# Cashel's Tie One On - Worth it?



## swimminchikin (Feb 27, 2013)

Tie One on Western by Cashel | eBay 

Anyone use one of these before? Are they worth it? 

I have a roping saddle with zero ties or D Rings and I'm too chicken to install ties myself. Wondering if this is a viable alternative... 

Thanks!


----------



## Oreos Girl (May 24, 2011)

That picture stinks, what is supposed to be the purpose again?

Ok did some googling, words with the picture help so much. I haven't used it, but most conchos are just screwed in and can be unscrewed and changed out to other stuff like rings and ties.


----------



## Herosbud (Dec 14, 2013)

I'm with Oreo, Unscrew the rear concho's and install D rings. You would need the kind with the metal tabs to go under the concho. I used some on a saddle that I had years ago.


----------



## swimminchikin (Feb 27, 2013)

Seriously? It's that easy? For some reason I envisioned drilling holes in my saddle. 

I just watched a youtube video and it looked pretty simple. Granted, they did add a few extra screws for stability, but I'm not planning to tie a yak to the back of the saddle. 

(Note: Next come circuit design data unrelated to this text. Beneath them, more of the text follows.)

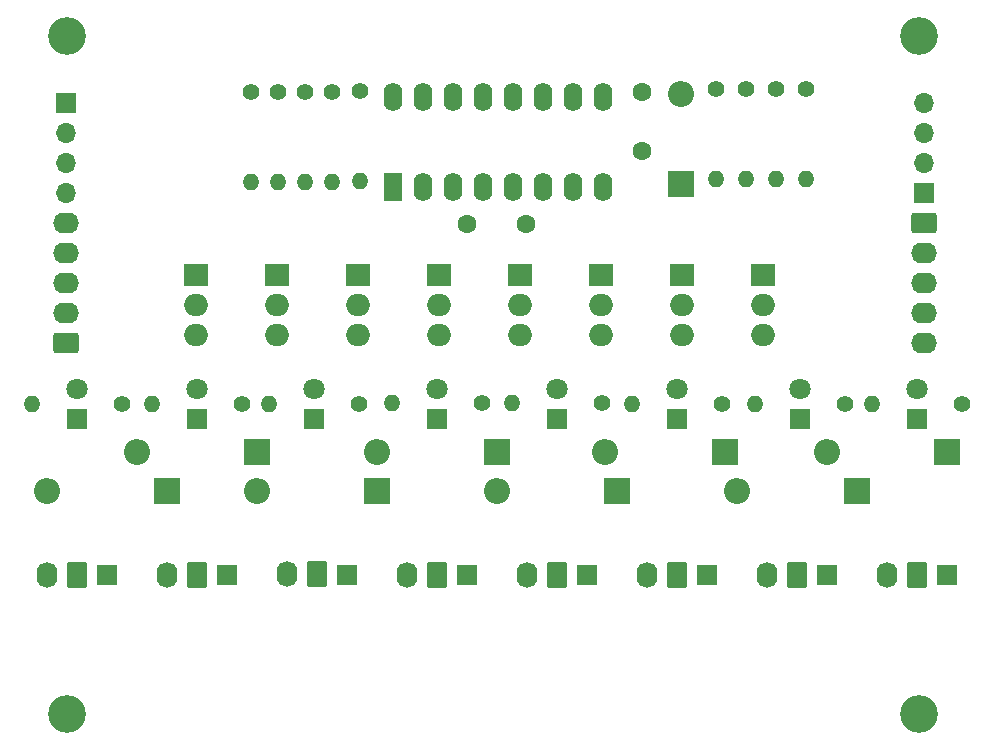
<source format=gbs>
G04 #@! TF.GenerationSoftware,KiCad,Pcbnew,7.0.1*
G04 #@! TF.CreationDate,2023-07-05T13:59:42-05:00*
G04 #@! TF.ProjectId,shift register mosfet array,73686966-7420-4726-9567-697374657220,rev?*
G04 #@! TF.SameCoordinates,Original*
G04 #@! TF.FileFunction,Soldermask,Bot*
G04 #@! TF.FilePolarity,Negative*
%FSLAX46Y46*%
G04 Gerber Fmt 4.6, Leading zero omitted, Abs format (unit mm)*
G04 Created by KiCad (PCBNEW 7.0.1) date 2023-07-05 13:59:42*
%MOMM*%
%LPD*%
G01*
G04 APERTURE LIST*
G04 Aperture macros list*
%AMRoundRect*
0 Rectangle with rounded corners*
0 $1 Rounding radius*
0 $2 $3 $4 $5 $6 $7 $8 $9 X,Y pos of 4 corners*
0 Add a 4 corners polygon primitive as box body*
4,1,4,$2,$3,$4,$5,$6,$7,$8,$9,$2,$3,0*
0 Add four circle primitives for the rounded corners*
1,1,$1+$1,$2,$3*
1,1,$1+$1,$4,$5*
1,1,$1+$1,$6,$7*
1,1,$1+$1,$8,$9*
0 Add four rect primitives between the rounded corners*
20,1,$1+$1,$2,$3,$4,$5,0*
20,1,$1+$1,$4,$5,$6,$7,0*
20,1,$1+$1,$6,$7,$8,$9,0*
20,1,$1+$1,$8,$9,$2,$3,0*%
G04 Aperture macros list end*
%ADD10R,2.000000X1.905000*%
%ADD11O,2.000000X1.905000*%
%ADD12R,1.700000X1.700000*%
%ADD13RoundRect,0.250000X0.845000X-0.620000X0.845000X0.620000X-0.845000X0.620000X-0.845000X-0.620000X0*%
%ADD14O,2.190000X1.740000*%
%ADD15R,2.200000X2.200000*%
%ADD16O,2.200000X2.200000*%
%ADD17RoundRect,0.250000X-0.845000X0.620000X-0.845000X-0.620000X0.845000X-0.620000X0.845000X0.620000X0*%
%ADD18C,1.400000*%
%ADD19O,1.400000X1.400000*%
%ADD20R,1.800000X1.800000*%
%ADD21C,1.800000*%
%ADD22C,3.200000*%
%ADD23O,1.700000X1.700000*%
%ADD24RoundRect,0.250000X0.620000X0.845000X-0.620000X0.845000X-0.620000X-0.845000X0.620000X-0.845000X0*%
%ADD25O,1.740000X2.190000*%
%ADD26C,1.600000*%
%ADD27R,1.600000X2.400000*%
%ADD28O,1.600000X2.400000*%
G04 APERTURE END LIST*
D10*
X135890000Y-81534000D03*
D11*
X135890000Y-84074000D03*
X135890000Y-86614000D03*
D12*
X182433000Y-106934000D03*
D13*
X117977000Y-87326000D03*
D14*
X117977000Y-84786000D03*
X117977000Y-82246000D03*
X117977000Y-79706000D03*
X117977000Y-77166000D03*
D15*
X134173000Y-96520000D03*
D16*
X124013000Y-96520000D03*
D17*
X190621000Y-77166000D03*
D14*
X190621000Y-79706000D03*
X190621000Y-82246000D03*
X190621000Y-84786000D03*
X190621000Y-87326000D03*
D18*
X133680000Y-66091000D03*
D19*
X133680000Y-73711000D03*
D18*
X178130000Y-65837000D03*
D19*
X178130000Y-73457000D03*
D12*
X141793000Y-106934000D03*
D20*
X159573000Y-93726000D03*
D21*
X159573000Y-91186000D03*
D10*
X149606000Y-81534000D03*
D11*
X149606000Y-84074000D03*
X149606000Y-86614000D03*
D10*
X156464000Y-81534000D03*
D11*
X156464000Y-84074000D03*
X156464000Y-86614000D03*
D10*
X170180000Y-81534000D03*
D11*
X170180000Y-84074000D03*
X170180000Y-86614000D03*
D22*
X190246000Y-61355000D03*
D12*
X117977000Y-67006000D03*
D23*
X117977000Y-69546000D03*
X117977000Y-72086000D03*
X117977000Y-74626000D03*
D20*
X138999000Y-93731000D03*
D21*
X138999000Y-91191000D03*
D24*
X190053000Y-106934000D03*
D25*
X187513000Y-106934000D03*
D20*
X180147000Y-93731000D03*
D21*
X180147000Y-91191000D03*
D15*
X173797000Y-96520000D03*
D16*
X163637000Y-96520000D03*
D15*
X126553000Y-99822000D03*
D16*
X116393000Y-99822000D03*
D24*
X139253000Y-106914000D03*
D25*
X136713000Y-106914000D03*
D26*
X151993000Y-77216000D03*
X156993000Y-77216000D03*
D12*
X172273000Y-106934000D03*
X162113000Y-106934000D03*
D27*
X145678000Y-74133000D03*
D28*
X148218000Y-74133000D03*
X150758000Y-74133000D03*
X153298000Y-74133000D03*
X155838000Y-74133000D03*
X158378000Y-74133000D03*
X160918000Y-74133000D03*
X163458000Y-74133000D03*
X163458000Y-66513000D03*
X160918000Y-66513000D03*
X158378000Y-66513000D03*
X155838000Y-66513000D03*
X153298000Y-66513000D03*
X150758000Y-66513000D03*
X148218000Y-66513000D03*
X145678000Y-66513000D03*
D22*
X118110000Y-118759000D03*
D18*
X173050000Y-65837000D03*
D19*
X173050000Y-73457000D03*
D12*
X192593000Y-106934000D03*
D18*
X135966000Y-66091000D03*
D19*
X135966000Y-73711000D03*
D18*
X138252000Y-66091000D03*
D19*
X138252000Y-73711000D03*
D18*
X175590000Y-65837000D03*
D19*
X175590000Y-73457000D03*
D15*
X164653000Y-99822000D03*
D16*
X154493000Y-99822000D03*
D15*
X144333000Y-99822000D03*
D16*
X134173000Y-99822000D03*
D10*
X142748000Y-81534000D03*
D11*
X142748000Y-84074000D03*
X142748000Y-86614000D03*
D20*
X149413000Y-93726000D03*
D21*
X149413000Y-91186000D03*
D18*
X142869000Y-65990000D03*
D19*
X142869000Y-73610000D03*
D10*
X177038000Y-81534000D03*
D11*
X177038000Y-84074000D03*
X177038000Y-86614000D03*
D18*
X180670000Y-65837000D03*
D19*
X180670000Y-73457000D03*
D24*
X118933000Y-106934000D03*
D25*
X116393000Y-106934000D03*
D15*
X192593000Y-96520000D03*
D16*
X182433000Y-96520000D03*
D22*
X118110000Y-61355000D03*
D10*
X163322000Y-81534000D03*
D11*
X163322000Y-84074000D03*
X163322000Y-86614000D03*
D24*
X149413000Y-106934000D03*
D25*
X146873000Y-106934000D03*
D24*
X179893000Y-106934000D03*
D25*
X177353000Y-106934000D03*
D24*
X159573000Y-106934000D03*
D25*
X157033000Y-106934000D03*
D20*
X190053000Y-93731000D03*
D21*
X190053000Y-91191000D03*
D18*
X140538000Y-66091000D03*
D19*
X140538000Y-73711000D03*
D12*
X190621000Y-74626000D03*
D23*
X190621000Y-72086000D03*
X190621000Y-69546000D03*
X190621000Y-67006000D03*
D22*
X190246000Y-118759000D03*
D20*
X129093000Y-93731000D03*
D21*
X129093000Y-91191000D03*
D12*
X121473000Y-106934000D03*
D24*
X129093000Y-106934000D03*
D25*
X126553000Y-106934000D03*
D20*
X118933000Y-93731000D03*
D21*
X118933000Y-91191000D03*
D10*
X129032000Y-81534000D03*
D11*
X129032000Y-84074000D03*
X129032000Y-86614000D03*
D26*
X166745000Y-66070000D03*
X166745000Y-71070000D03*
D15*
X184973000Y-99822000D03*
D16*
X174813000Y-99822000D03*
D20*
X169733000Y-93731000D03*
D21*
X169733000Y-91191000D03*
D15*
X154493000Y-96520000D03*
D16*
X144333000Y-96520000D03*
D24*
X169733000Y-106934000D03*
D25*
X167193000Y-106934000D03*
D12*
X151953000Y-106934000D03*
X131633000Y-106934000D03*
D15*
X170047000Y-73904000D03*
D16*
X170047000Y-66284000D03*
D18*
X173543000Y-92456000D03*
D19*
X165923000Y-92456000D03*
D18*
X132903000Y-92456000D03*
D19*
X125283000Y-92456000D03*
D18*
X142809000Y-92456000D03*
D19*
X135189000Y-92456000D03*
D18*
X163383000Y-92451000D03*
D19*
X155763000Y-92451000D03*
D18*
X153223000Y-92451000D03*
D19*
X145603000Y-92451000D03*
D18*
X183957000Y-92456000D03*
D19*
X176337000Y-92456000D03*
D18*
X193863000Y-92456000D03*
D19*
X186243000Y-92456000D03*
D18*
X122743000Y-92456000D03*
D19*
X115123000Y-92456000D03*
M02*

</source>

I'm going to order some strings with the d ring clippy things. Thanks!


----------



## SouthernTrails (Dec 19, 2008)

.

Agreed with the others, remove the screw holding the conchos or rosettes and place a d-ring with latigo strings under whichever you saddle has with a pair of these Saddle Strings 2pc Economy Set Genuine Leather w Attachment Dee Brand New | eBay

.


----------